= Assignment =
Please copy the lines verbatim, starting with the line that contains "POST COMMENT" and ending with the line that contains "- Trauma Recovery", both included.
Extracted data START
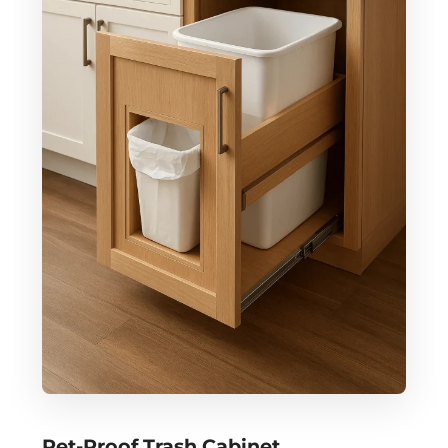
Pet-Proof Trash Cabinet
Extracted data END
Extracted data START
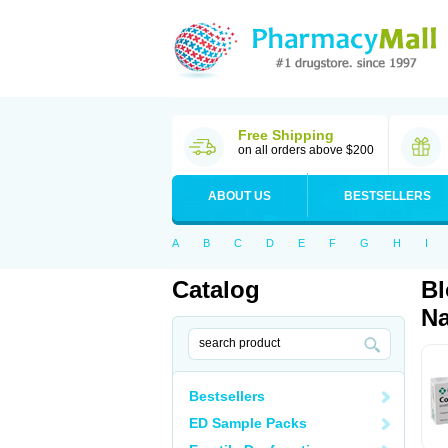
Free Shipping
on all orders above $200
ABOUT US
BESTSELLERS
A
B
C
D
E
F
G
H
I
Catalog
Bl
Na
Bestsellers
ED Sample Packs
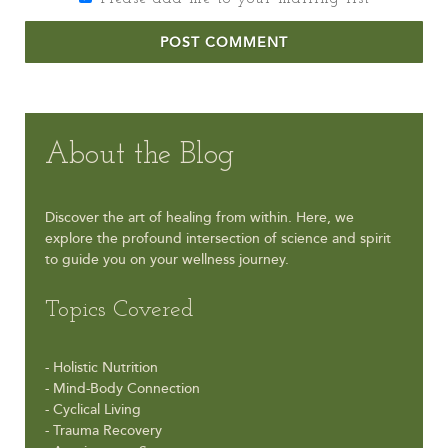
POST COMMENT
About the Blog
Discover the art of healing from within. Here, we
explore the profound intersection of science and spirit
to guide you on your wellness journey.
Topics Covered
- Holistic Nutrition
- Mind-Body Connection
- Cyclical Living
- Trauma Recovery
Extracted data END
= Written reply =
POST COMMENT
About the Blog
Discover the art of healing from within. Here, we
explore the profound intersection of science and spirit
to guide you on your wellness journey.
Topics Covered
- Holistic Nutrition
- Mind-Body Connection
- Cyclical Living
- Trauma Recovery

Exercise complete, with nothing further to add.